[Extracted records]
::::::::

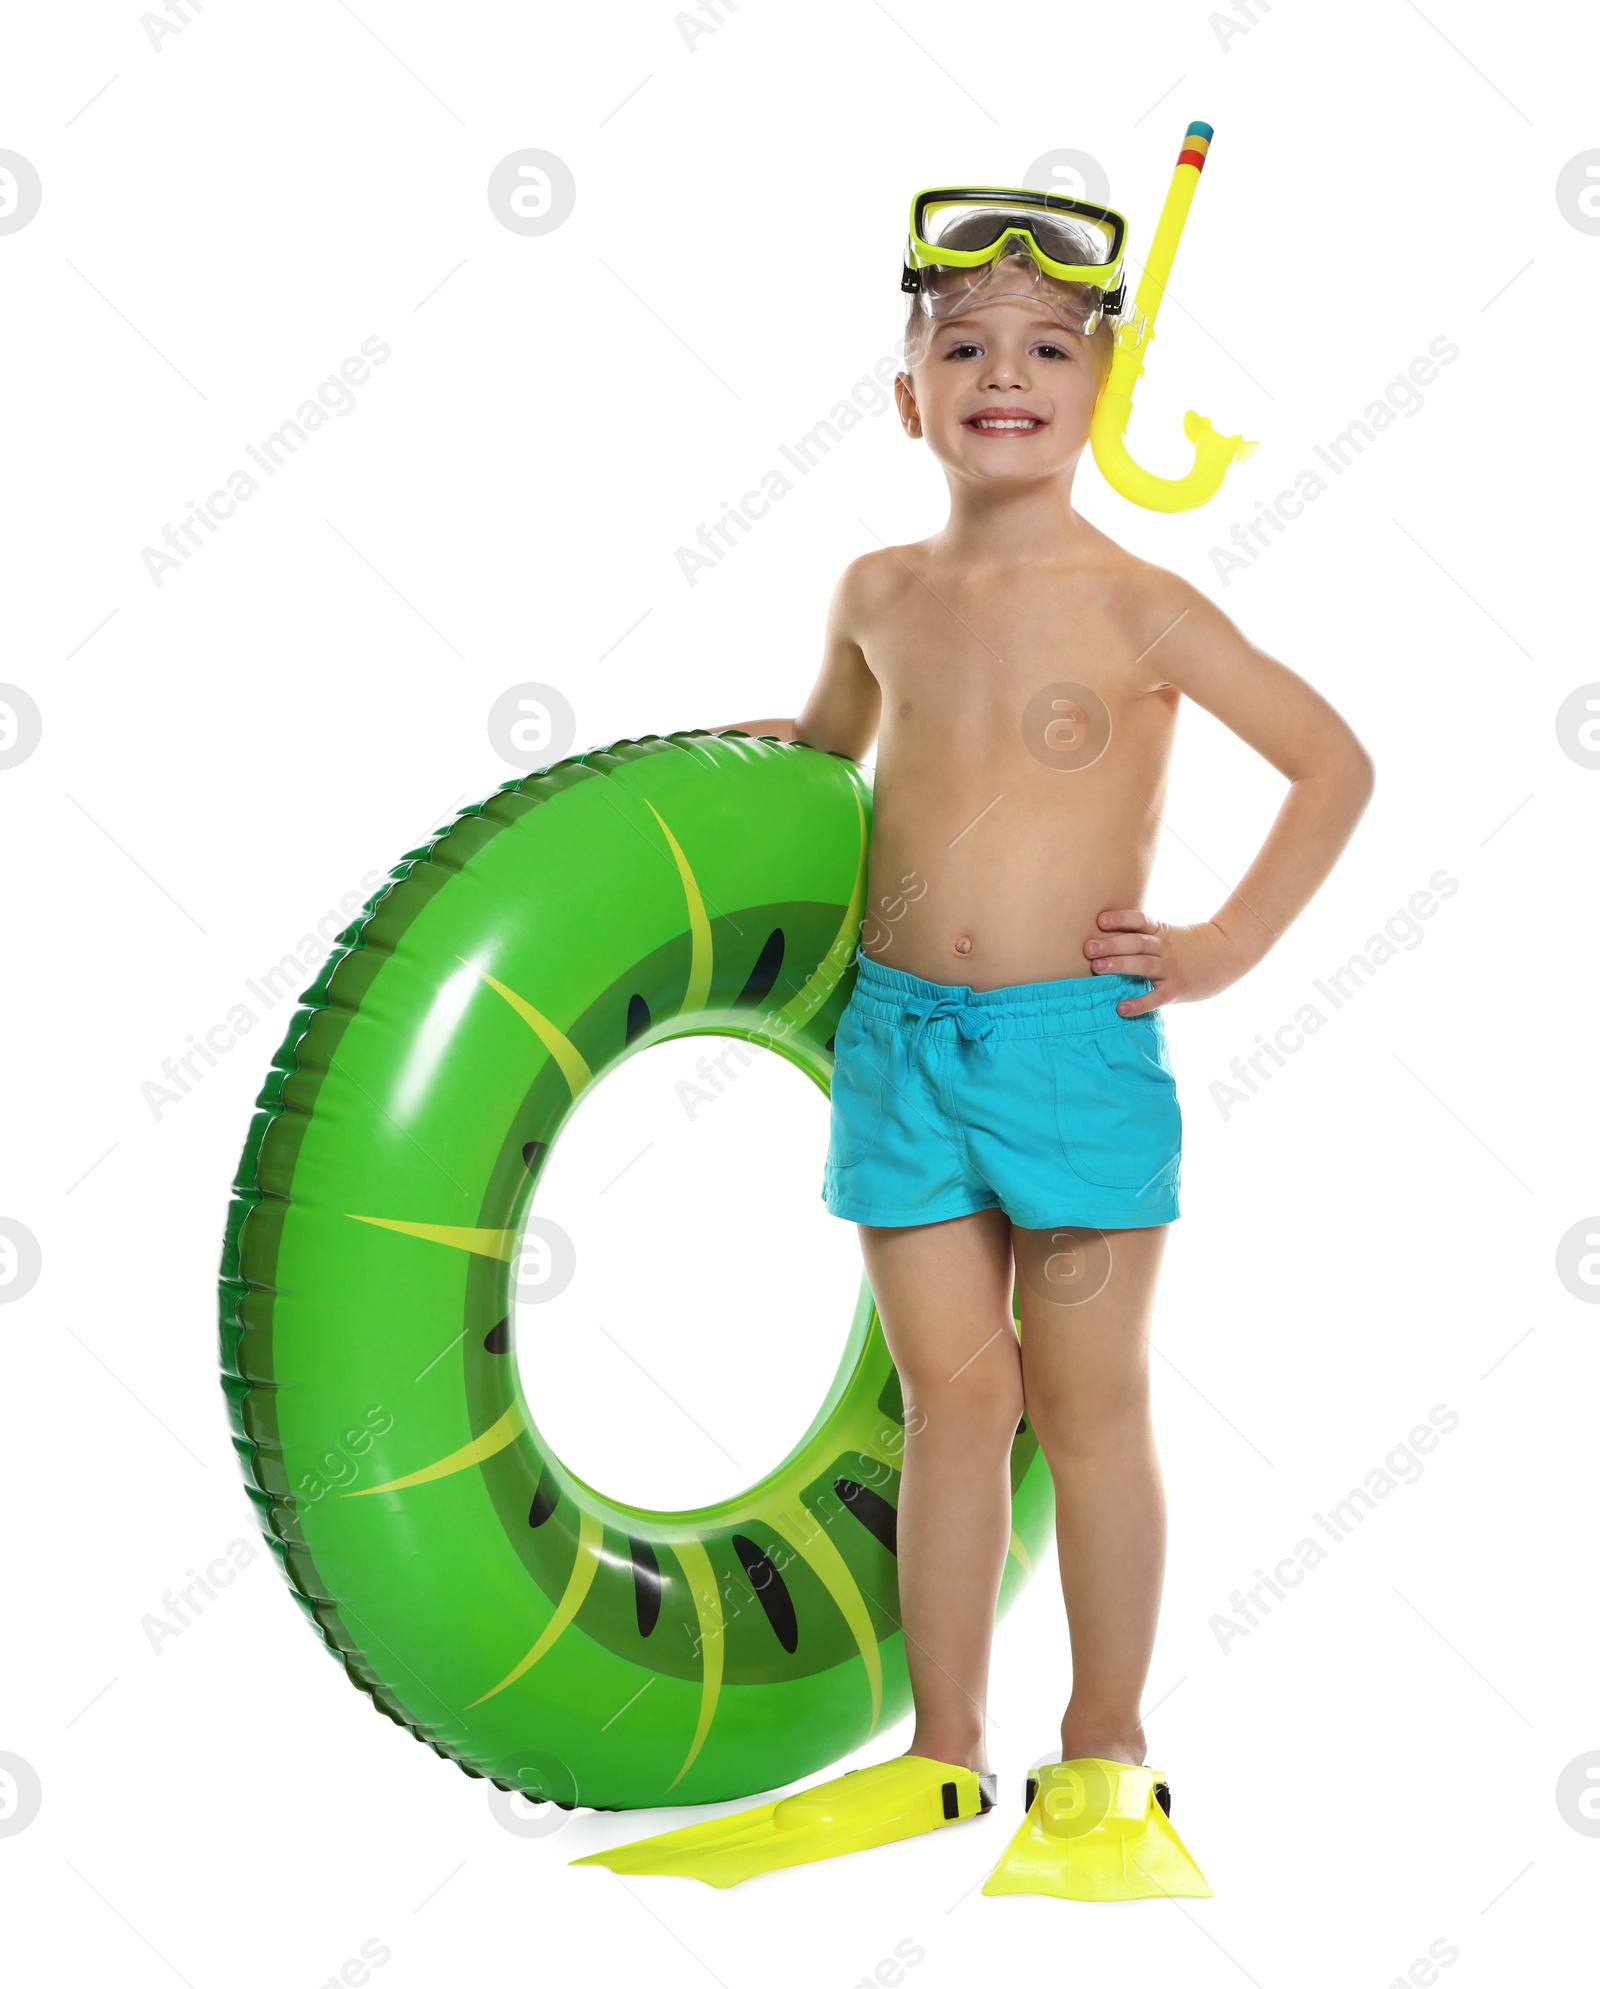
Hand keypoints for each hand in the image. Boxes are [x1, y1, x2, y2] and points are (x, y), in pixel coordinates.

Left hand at [1084, 911, 1247, 1014]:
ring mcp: (1171, 969)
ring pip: (1143, 965)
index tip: (1100, 920)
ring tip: (1097, 969)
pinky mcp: (1178, 989)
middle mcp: (1165, 948)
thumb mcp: (1169, 934)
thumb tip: (1107, 939)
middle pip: (1136, 942)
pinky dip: (1139, 1003)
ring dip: (1120, 965)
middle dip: (1111, 945)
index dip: (1120, 919)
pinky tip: (1122, 1008)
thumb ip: (1144, 936)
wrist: (1229, 953)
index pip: (1139, 921)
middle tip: (1088, 948)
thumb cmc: (1191, 945)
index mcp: (1161, 932)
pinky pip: (1156, 997)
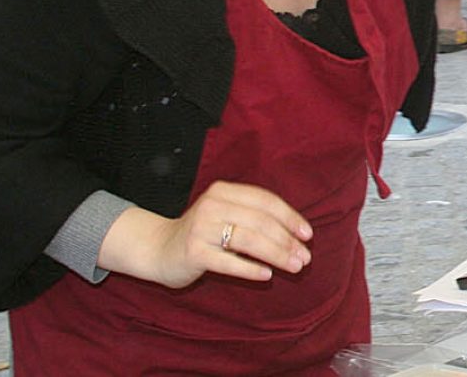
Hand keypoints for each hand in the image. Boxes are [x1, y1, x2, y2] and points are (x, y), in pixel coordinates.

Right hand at [133, 181, 314, 288]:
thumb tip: (299, 235)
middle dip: (287, 241)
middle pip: (260, 222)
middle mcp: (212, 205)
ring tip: (295, 267)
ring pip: (249, 240)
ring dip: (277, 254)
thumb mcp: (227, 216)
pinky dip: (250, 269)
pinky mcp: (193, 252)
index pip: (265, 201)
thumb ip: (255, 218)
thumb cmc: (204, 234)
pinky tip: (267, 275)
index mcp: (224, 191)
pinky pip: (228, 261)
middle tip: (305, 257)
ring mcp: (200, 228)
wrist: (158, 249)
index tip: (308, 235)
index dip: (290, 218)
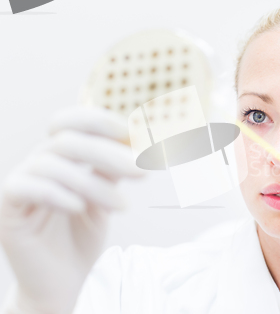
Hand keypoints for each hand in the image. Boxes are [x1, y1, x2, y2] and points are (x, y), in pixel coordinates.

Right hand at [0, 106, 145, 313]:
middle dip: (108, 153)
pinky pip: (27, 189)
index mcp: (59, 158)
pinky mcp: (8, 209)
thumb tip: (134, 141)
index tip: (132, 134)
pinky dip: (58, 194)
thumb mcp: (105, 199)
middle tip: (141, 171)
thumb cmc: (82, 237)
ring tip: (123, 207)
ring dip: (93, 184)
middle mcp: (37, 165)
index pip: (70, 123)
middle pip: (66, 141)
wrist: (63, 281)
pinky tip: (81, 208)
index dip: (98, 121)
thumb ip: (111, 171)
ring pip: (52, 164)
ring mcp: (20, 185)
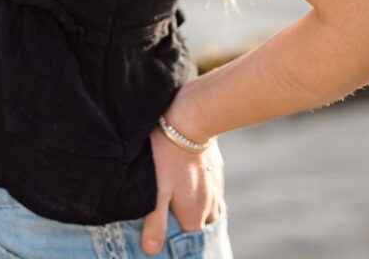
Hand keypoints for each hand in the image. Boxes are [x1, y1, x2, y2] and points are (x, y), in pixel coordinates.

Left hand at [141, 124, 225, 255]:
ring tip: (186, 210)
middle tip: (176, 223)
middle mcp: (209, 206)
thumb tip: (151, 251)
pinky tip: (195, 186)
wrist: (191, 122)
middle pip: (202, 227)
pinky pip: (213, 191)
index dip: (178, 243)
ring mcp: (215, 188)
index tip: (167, 239)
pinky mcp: (217, 170)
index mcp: (194, 216)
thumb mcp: (157, 190)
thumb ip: (155, 221)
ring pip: (211, 210)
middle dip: (191, 229)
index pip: (190, 242)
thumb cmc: (169, 157)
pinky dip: (205, 195)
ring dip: (200, 213)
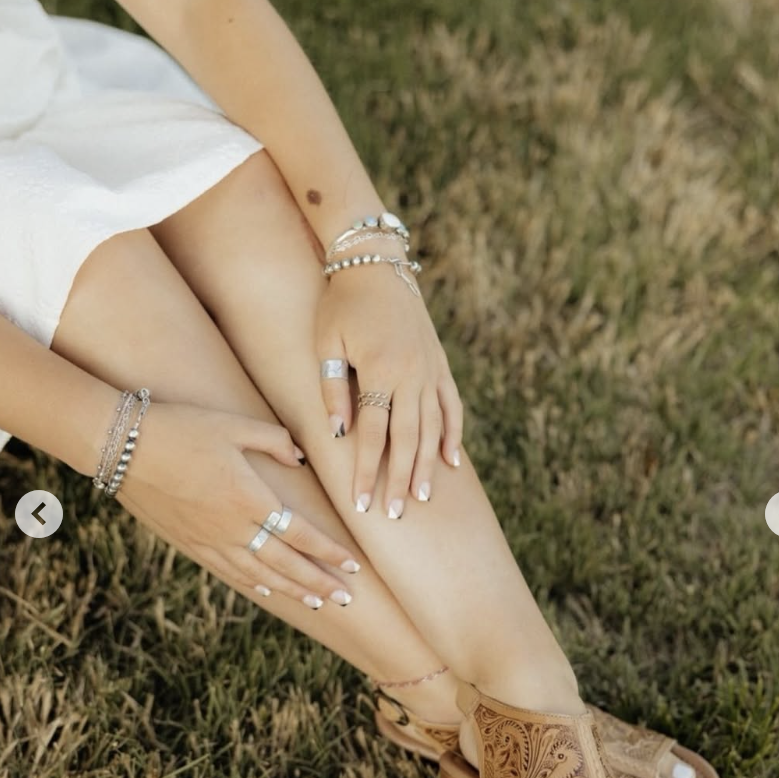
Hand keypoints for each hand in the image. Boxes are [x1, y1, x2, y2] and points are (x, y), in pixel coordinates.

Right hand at [114, 402, 361, 607]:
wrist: (122, 446)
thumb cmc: (182, 427)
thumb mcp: (235, 424)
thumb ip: (274, 440)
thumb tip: (299, 457)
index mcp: (250, 498)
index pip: (301, 535)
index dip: (329, 553)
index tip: (353, 566)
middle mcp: (233, 528)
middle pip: (286, 565)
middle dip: (320, 583)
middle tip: (347, 599)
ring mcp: (209, 541)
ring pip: (260, 576)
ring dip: (293, 591)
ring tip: (319, 603)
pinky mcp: (189, 544)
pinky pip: (229, 573)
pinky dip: (254, 586)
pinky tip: (269, 592)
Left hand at [314, 265, 463, 517]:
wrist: (376, 263)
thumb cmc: (341, 304)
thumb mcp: (326, 342)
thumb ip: (332, 388)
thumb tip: (338, 434)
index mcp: (380, 369)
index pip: (373, 433)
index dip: (366, 470)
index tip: (361, 503)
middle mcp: (412, 374)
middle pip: (408, 438)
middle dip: (401, 479)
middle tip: (397, 513)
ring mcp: (431, 370)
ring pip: (433, 428)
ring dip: (428, 466)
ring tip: (423, 498)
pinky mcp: (440, 365)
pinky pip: (451, 407)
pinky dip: (452, 435)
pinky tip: (451, 463)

::::::::

### WORK INSTRUCTION
The response should contain only a verbatim copy of the lines from the line with "thumb cmc: (341, 304)" to the final line of the records.

### EXERCISE SOLUTION
thumb cmc: (341, 304)
thumb mcp: (326, 342)
thumb ip: (332, 388)
thumb tip: (338, 434)
index mcp: (380, 369)
index pip: (373, 433)
index dip: (366, 470)
index tip: (361, 503)
middle mcp: (412, 374)
middle pip: (408, 438)
middle dip: (401, 479)
middle tip: (397, 513)
ring mcp: (431, 370)
ring pip: (433, 428)
ring dip: (428, 466)
ring tip: (423, 498)
pinky mcp: (440, 365)
pinky pip: (451, 407)
pinky dip: (452, 435)
pinky tip: (451, 463)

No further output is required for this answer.